Can i use an analogue IC switch being triggered at the same frequency I am receiving on to change a 10 m yagi's directivity by somehow combining received signals with different variable phase either from the same driven element or two or more driven elements?
No, you can't; what you're building by switching something at its carrier frequency is a mixer to twice, four, six,… times the carrier frequency and to a broken 0 Hz baseband, so that's not useful.
The math is simple:
Just as your normal mixer multiplies with a cosine to mix the signal to the sum of the cosine and signal frequencies, and to their difference, the same happens when you multiply with a square wave instead of a cosine.
A square wave can be mathematically represented as sum of cosines of the fundamental frequency of the wave, and every odd harmonic.
Ergo, switching with some frequency $f$ just produces mixing products at your signal's frequency $\pm f$.
That's a standard mixer type, the switching or chopping mixer, but it's not a way of combining things with an adjustable phase.
Looking at that:
What you can do is use a switching mixers for each of two signals, where one square wave has a time (and hence: phase) offset; these mixers would produce a sum-frequency signal each, but with different phases.
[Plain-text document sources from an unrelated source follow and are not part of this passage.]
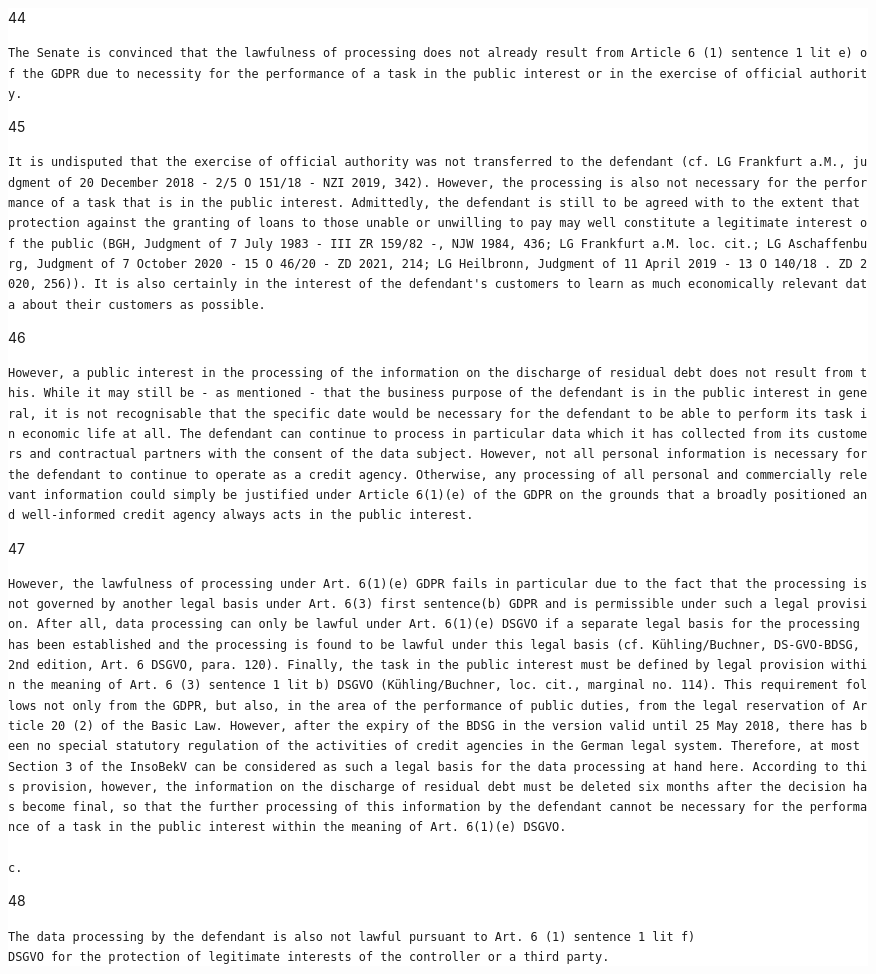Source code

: 44

    The Senate is convinced that the lawfulness of processing does not already result from Article 6 (1) sentence 1 lit e) of the GDPR due to necessity for the performance of a task in the public interest or in the exercise of official authority.

45

    It is undisputed that the exercise of official authority was not transferred to the defendant (cf. LG Frankfurt a.M., judgment of 20 December 2018 - 2/5 O 151/18 - NZI 2019, 342). However, the processing is also not necessary for the performance of a task that is in the public interest. Admittedly, the defendant is still to be agreed with to the extent that protection against the granting of loans to those unable or unwilling to pay may well constitute a legitimate interest of the public (BGH, Judgment of 7 July 1983 - III ZR 159/82 -, NJW 1984, 436; LG Frankfurt a.M. loc. cit.; LG Aschaffenburg, Judgment of 7 October 2020 - 15 O 46/20 - ZD 2021, 214; LG Heilbronn, Judgment of 11 April 2019 - 13 O 140/18 . ZD 2020, 256)). It is also certainly in the interest of the defendant's customers to learn as much economically relevant data about their customers as possible.

46

    However, a public interest in the processing of the information on the discharge of residual debt does not result from this. While it may still be - as mentioned - that the business purpose of the defendant is in the public interest in general, it is not recognisable that the specific date would be necessary for the defendant to be able to perform its task in economic life at all. The defendant can continue to process in particular data which it has collected from its customers and contractual partners with the consent of the data subject. However, not all personal information is necessary for the defendant to continue to operate as a credit agency. Otherwise, any processing of all personal and commercially relevant information could simply be justified under Article 6(1)(e) of the GDPR on the grounds that a broadly positioned and well-informed credit agency always acts in the public interest.

47

    However, the lawfulness of processing under Art. 6(1)(e) GDPR fails in particular due to the fact that the processing is not governed by another legal basis under Art. 6(3) first sentence(b) GDPR and is permissible under such a legal provision. After all, data processing can only be lawful under Art. 6(1)(e) DSGVO if a separate legal basis for the processing has been established and the processing is found to be lawful under this legal basis (cf. Kühling/Buchner, DS-GVO-BDSG, 2nd edition, Art. 6 DSGVO, para. 120). Finally, the task in the public interest must be defined by legal provision within the meaning of Art. 6 (3) sentence 1 lit b) DSGVO (Kühling/Buchner, loc. cit., marginal no. 114). This requirement follows not only from the GDPR, but also, in the area of the performance of public duties, from the legal reservation of Article 20 (2) of the Basic Law. However, after the expiry of the BDSG in the version valid until 25 May 2018, there has been no special statutory regulation of the activities of credit agencies in the German legal system. Therefore, at most Section 3 of the InsoBekV can be considered as such a legal basis for the data processing at hand here. According to this provision, however, the information on the discharge of residual debt must be deleted six months after the decision has become final, so that the further processing of this information by the defendant cannot be necessary for the performance of a task in the public interest within the meaning of Art. 6(1)(e) DSGVO.

    c.

48

    The data processing by the defendant is also not lawful pursuant to Art. 6 (1) sentence 1 lit f)
    DSGVO for the protection of legitimate interests of the controller or a third party.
Then, add these and you get a phase-shifted sum.
You'll have a lot of unwanted harmonics to filter, and your phase adjustments of your square wave can be a bit hard to achieve, and you wouldn't want to use the carrier frequency of your signal, but a higher, adjustable frequency so that you end up on a useful IF.
But, technically, this is fun thing to consider, and whilst I'm pretty sure you didn't think it'd work like that, yes, you can use switching to phase adjust – but only in the context of using it as mixer.